» **What the exercise asks**:
Apart from the pictures, every entry below must be given again exactly.

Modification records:
# # # #

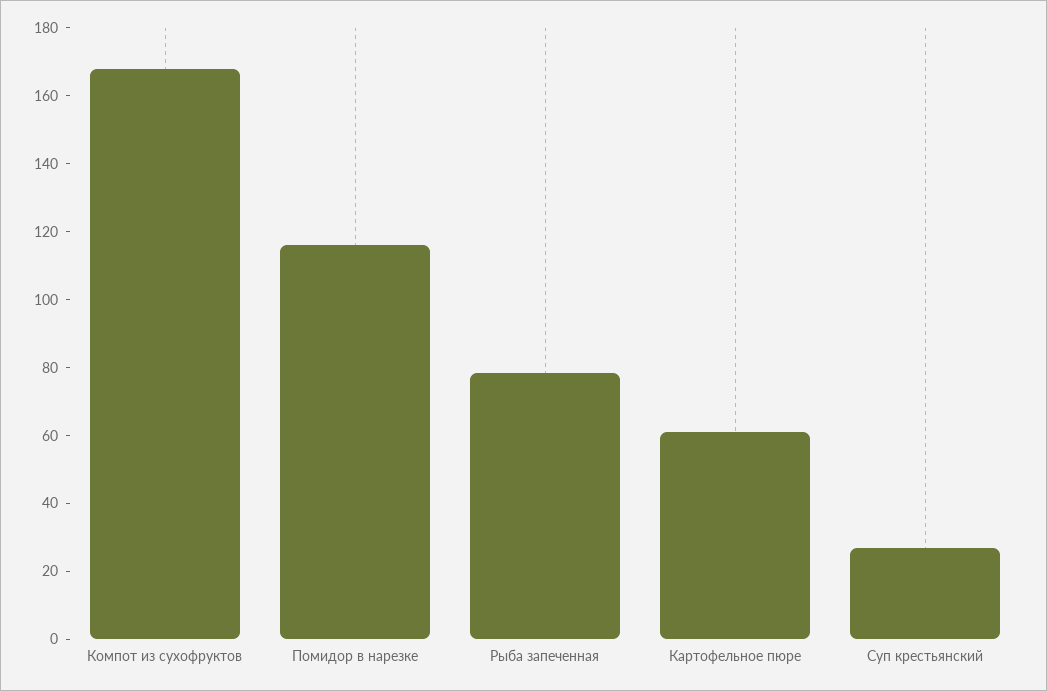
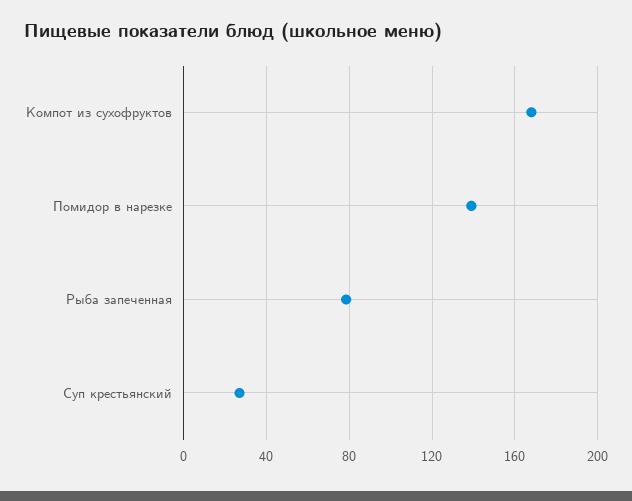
  {
    "Компот из сухофруктов": 170,
-   "Помидор в нарезке": 115,
+   "Помидор в нарезке": 140,
    "Рыба запеченная": 80,
-   "Картофельное пюре": 60,
    "Суп крестьянский": 25
  }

# # # #

» **Solution**:
  {
    "Компот из сухофруктов": 170,
-   "Помидор в нарезке": 115,
+   "Помидор в нарезке": 140,
    "Рыба запеченная": 80,
-   "Картофельное пюре": 60,
    "Суп крестьянский": 25
  }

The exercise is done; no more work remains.